At present, many studies have showed that through explicitly presenting SA and its elements, such as components and connector, SA can handle high conceptual level’s design problems, such as the global structure and control structures, functions assigned to the calculating unit, high-level interactions between calculating units or other design problems. According to safety standards of software elements under design, IEC 61507 provide some general guidelines on the selection of these techniques. However, this guidance fails to illustrate further how to utilize these techniques to maximize the protection against failures. Reference classifies the existing conventional SA design methods into five categories, which are Artifact-Driven, User-Case-Driven, Pattern-Driven, Domain-Driven and Requirement-Driven, and respectively describes each kind of design method’s design process, design advantages and defects. For SCS architecture design, its safety assurance needs to be satisfied as well as its functional requirements.
Reference tells us how to combine the SA with safety model to improve the consistency between safety analysis and software development.

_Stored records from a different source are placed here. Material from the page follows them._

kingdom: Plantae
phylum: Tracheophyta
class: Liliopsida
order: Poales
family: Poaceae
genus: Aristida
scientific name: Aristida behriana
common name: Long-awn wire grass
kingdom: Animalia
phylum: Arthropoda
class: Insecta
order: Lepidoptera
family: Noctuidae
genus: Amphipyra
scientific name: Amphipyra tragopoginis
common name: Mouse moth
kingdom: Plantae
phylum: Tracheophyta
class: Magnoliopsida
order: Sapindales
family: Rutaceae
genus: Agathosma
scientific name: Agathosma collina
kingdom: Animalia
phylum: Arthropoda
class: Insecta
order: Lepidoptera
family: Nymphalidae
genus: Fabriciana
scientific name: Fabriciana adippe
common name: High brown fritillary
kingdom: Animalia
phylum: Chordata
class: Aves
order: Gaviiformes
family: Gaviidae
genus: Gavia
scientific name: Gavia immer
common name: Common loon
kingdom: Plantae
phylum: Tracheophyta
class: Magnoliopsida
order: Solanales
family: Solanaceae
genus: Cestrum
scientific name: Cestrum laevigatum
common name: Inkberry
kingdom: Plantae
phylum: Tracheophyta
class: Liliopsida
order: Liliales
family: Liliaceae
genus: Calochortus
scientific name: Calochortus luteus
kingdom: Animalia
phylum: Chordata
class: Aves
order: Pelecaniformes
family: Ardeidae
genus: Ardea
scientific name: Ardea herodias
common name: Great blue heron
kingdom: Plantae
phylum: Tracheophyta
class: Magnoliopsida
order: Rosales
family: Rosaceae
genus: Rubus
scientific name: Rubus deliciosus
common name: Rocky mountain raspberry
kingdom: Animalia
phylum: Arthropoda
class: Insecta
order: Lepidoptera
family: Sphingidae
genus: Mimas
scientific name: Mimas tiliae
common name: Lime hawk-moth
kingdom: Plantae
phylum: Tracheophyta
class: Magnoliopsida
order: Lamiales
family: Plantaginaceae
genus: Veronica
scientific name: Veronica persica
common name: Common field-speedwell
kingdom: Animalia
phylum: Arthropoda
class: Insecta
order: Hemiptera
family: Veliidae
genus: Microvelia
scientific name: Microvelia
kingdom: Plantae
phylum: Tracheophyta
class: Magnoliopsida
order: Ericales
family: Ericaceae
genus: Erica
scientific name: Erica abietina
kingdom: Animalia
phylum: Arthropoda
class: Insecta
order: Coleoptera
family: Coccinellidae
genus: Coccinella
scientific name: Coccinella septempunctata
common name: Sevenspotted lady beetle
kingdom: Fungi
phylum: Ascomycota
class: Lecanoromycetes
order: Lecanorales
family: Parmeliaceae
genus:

By using UML modeling tools for SA design, it elaborates how to convert software architecture model into safety analysis model through using FTA (Fault Tree Analysis) and FMECA (Failure Mode Effects and Criticality Analysis) methods, which are two well-known safety analysis methods with tool support. Therefore, on one hand, it is feasible to take safety into account in the SA design phase. On the other hand, the reuse and traceability of safety analysis is very important for both architects and safety engineers.